Hunt asked it in 1987. He did not get an answer. He got a programme. He got dinner invitations. He got placed near the front for the keynote sessions. And then he started listening.
The thing to understand about a meeting like this is that the agenda printed in the brochure is not the agenda. The agenda is whatever the men with the most money in the room have decided will be the agenda. The other delegates are scenery. They are there so that the press release can describe a broad coalition of interests. The decisions are taken in the panel sessions where Rockefeller, Rothschild and Strong are seated together at the table and the chairman is one of their own. Everyone else watches.
What Hunt watched was the conversion of a planetary environment movement into a banking instrument. By the close of the Denver congress the World Wilderness Foundation had endorsed the creation of a new institution. The World Conservation Bank. It would, on paper, lend money to poor countries to protect their forests and wetlands.
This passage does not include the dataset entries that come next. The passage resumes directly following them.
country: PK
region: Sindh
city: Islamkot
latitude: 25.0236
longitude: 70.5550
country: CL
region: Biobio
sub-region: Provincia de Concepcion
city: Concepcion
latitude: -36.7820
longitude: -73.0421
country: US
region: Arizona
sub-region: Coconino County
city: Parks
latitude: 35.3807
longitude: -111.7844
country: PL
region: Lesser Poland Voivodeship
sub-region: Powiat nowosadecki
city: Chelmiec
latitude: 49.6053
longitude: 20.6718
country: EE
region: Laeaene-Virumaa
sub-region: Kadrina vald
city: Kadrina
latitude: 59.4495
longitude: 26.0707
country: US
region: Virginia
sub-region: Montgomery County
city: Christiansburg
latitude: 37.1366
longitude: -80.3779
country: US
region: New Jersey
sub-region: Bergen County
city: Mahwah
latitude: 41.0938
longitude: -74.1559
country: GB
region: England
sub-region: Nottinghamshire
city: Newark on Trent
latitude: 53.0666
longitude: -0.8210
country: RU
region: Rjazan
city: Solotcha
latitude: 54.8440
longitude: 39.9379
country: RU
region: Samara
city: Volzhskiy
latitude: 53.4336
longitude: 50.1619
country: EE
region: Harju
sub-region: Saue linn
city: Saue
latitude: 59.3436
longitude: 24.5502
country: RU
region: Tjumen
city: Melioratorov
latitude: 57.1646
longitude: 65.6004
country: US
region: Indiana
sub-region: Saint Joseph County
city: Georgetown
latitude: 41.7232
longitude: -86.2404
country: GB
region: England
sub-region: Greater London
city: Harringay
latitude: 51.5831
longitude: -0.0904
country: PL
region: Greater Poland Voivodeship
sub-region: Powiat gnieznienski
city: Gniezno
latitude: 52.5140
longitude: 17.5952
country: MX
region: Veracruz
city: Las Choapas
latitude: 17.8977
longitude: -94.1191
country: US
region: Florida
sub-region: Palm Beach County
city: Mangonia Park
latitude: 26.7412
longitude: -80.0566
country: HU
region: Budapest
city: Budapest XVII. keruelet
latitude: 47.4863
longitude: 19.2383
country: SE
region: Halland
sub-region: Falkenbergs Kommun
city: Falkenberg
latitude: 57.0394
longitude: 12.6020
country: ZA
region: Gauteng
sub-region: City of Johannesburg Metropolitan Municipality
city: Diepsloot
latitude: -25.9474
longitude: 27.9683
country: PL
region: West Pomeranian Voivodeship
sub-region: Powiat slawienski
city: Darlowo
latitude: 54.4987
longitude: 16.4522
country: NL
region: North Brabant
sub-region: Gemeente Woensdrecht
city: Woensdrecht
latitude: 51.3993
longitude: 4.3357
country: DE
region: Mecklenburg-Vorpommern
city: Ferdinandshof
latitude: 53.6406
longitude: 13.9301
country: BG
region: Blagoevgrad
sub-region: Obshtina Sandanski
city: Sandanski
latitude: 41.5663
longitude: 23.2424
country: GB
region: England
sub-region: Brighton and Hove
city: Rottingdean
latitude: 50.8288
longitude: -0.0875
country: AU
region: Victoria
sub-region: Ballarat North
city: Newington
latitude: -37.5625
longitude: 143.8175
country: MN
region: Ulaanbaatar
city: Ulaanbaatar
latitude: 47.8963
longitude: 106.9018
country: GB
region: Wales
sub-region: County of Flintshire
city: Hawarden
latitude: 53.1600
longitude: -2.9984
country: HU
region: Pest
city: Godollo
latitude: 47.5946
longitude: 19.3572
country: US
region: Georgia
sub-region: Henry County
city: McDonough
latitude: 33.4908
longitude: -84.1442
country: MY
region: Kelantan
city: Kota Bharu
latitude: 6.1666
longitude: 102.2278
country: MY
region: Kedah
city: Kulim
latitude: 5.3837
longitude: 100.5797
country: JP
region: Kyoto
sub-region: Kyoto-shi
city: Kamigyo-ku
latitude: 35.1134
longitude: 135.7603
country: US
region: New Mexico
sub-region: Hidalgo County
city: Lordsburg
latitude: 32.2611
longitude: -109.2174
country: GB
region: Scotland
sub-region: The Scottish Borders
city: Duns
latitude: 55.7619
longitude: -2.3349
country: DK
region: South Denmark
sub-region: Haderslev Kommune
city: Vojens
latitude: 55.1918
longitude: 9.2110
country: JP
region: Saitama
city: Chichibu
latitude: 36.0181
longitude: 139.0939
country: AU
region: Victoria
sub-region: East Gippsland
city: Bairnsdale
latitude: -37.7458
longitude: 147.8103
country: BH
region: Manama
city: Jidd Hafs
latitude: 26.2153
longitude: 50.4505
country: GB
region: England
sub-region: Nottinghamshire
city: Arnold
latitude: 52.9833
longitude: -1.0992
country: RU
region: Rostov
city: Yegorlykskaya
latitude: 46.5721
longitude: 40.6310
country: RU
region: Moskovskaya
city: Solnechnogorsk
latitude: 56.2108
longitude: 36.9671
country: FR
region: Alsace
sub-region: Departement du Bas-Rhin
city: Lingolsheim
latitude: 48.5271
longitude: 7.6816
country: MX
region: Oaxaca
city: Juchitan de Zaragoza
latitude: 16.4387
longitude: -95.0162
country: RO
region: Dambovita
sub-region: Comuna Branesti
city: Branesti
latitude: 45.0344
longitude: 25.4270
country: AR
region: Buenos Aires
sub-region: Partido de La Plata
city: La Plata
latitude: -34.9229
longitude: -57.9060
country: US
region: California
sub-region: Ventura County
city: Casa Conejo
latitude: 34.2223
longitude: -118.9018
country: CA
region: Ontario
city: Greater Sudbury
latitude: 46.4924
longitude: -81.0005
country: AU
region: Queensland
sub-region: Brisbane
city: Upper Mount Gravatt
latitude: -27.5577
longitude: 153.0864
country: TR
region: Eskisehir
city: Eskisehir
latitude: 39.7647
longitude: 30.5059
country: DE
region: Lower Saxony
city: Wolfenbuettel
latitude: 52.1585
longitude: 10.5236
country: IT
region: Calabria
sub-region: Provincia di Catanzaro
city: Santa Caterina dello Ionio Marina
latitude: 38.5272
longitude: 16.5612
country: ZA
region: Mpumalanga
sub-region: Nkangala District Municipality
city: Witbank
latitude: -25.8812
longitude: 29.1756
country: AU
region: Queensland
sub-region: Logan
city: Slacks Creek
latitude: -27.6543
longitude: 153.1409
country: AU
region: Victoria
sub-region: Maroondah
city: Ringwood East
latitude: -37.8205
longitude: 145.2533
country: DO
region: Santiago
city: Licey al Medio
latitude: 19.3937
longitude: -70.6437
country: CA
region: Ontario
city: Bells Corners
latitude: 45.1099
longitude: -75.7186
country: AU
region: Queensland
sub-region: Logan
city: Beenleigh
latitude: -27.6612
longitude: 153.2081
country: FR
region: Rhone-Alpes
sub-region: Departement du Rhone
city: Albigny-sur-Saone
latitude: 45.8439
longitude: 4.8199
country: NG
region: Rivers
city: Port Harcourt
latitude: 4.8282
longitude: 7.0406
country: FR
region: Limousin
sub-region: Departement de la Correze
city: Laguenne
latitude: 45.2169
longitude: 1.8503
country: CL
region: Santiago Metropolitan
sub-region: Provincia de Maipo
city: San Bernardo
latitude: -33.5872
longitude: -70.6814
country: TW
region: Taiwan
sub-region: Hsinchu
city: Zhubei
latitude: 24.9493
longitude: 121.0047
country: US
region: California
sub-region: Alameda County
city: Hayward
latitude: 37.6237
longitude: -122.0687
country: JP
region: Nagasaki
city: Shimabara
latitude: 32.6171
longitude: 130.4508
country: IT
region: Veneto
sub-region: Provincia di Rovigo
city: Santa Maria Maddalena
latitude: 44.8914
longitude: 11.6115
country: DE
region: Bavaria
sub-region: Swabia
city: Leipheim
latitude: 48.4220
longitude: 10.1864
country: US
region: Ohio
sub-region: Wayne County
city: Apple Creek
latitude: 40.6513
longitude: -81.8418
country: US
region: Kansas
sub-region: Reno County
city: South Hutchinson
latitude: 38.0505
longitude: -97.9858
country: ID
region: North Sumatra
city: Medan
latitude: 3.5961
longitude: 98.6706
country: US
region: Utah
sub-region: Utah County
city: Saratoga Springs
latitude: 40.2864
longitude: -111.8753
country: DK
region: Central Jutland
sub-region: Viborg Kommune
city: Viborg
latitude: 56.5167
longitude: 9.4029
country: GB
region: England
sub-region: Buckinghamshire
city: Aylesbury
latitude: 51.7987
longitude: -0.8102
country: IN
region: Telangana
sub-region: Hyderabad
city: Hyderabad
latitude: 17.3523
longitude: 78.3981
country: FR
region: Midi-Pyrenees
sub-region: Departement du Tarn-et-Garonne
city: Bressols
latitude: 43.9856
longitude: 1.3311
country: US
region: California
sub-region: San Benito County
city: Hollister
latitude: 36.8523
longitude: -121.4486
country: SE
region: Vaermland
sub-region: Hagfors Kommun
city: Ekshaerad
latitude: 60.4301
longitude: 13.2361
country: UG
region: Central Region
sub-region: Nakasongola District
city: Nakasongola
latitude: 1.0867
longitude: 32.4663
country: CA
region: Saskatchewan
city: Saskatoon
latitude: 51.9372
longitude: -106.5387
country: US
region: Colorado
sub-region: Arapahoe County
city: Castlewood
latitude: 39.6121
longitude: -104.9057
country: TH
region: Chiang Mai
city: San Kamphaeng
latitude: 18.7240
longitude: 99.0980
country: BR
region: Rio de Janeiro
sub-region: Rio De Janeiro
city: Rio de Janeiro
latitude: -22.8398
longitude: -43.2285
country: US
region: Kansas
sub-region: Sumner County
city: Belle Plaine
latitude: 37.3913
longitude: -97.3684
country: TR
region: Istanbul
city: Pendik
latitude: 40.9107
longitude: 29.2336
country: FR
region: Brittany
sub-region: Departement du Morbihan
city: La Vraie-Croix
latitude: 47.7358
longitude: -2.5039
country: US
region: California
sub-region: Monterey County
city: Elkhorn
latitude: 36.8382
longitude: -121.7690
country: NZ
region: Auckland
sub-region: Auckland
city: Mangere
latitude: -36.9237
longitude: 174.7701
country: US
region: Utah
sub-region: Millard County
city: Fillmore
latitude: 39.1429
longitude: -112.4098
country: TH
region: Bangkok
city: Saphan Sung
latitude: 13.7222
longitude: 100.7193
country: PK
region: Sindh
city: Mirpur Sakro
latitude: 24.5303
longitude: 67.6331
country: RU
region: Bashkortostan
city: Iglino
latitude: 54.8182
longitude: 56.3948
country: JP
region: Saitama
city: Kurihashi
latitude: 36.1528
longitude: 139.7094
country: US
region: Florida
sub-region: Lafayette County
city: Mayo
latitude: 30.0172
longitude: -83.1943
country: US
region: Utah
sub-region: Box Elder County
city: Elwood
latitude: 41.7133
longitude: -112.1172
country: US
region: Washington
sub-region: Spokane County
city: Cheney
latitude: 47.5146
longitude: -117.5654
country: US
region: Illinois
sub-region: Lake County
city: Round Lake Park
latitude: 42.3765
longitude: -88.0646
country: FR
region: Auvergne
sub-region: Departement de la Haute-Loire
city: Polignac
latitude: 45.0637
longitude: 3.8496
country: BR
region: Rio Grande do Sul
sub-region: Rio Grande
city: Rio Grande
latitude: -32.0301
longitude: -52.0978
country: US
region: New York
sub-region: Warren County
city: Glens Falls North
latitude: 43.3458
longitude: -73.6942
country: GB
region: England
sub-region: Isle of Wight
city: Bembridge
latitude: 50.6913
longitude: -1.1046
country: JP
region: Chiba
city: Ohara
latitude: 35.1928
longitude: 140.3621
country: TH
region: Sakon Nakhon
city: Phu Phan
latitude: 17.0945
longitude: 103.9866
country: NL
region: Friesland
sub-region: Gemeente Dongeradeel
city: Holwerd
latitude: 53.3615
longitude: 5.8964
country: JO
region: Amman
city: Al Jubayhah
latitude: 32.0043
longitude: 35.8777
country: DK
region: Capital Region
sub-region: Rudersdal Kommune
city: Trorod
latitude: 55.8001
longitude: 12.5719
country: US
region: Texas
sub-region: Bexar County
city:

In practice it would take title to those forests and wetlands as collateral. Default on the loan and the bank takes the land. The land in question being roughly thirty per cent of the surface of the earth.
Read that again. Thirty per cent of the surface of the planet, transferred quietly into the collateral pool of an institution chaired by the same families that issue the currency the loans are denominated in. That was the deliverable from the wilderness congress. That is what the bankers came for.
What are the heads of the central banking families of the western world doing at a wilderness conference?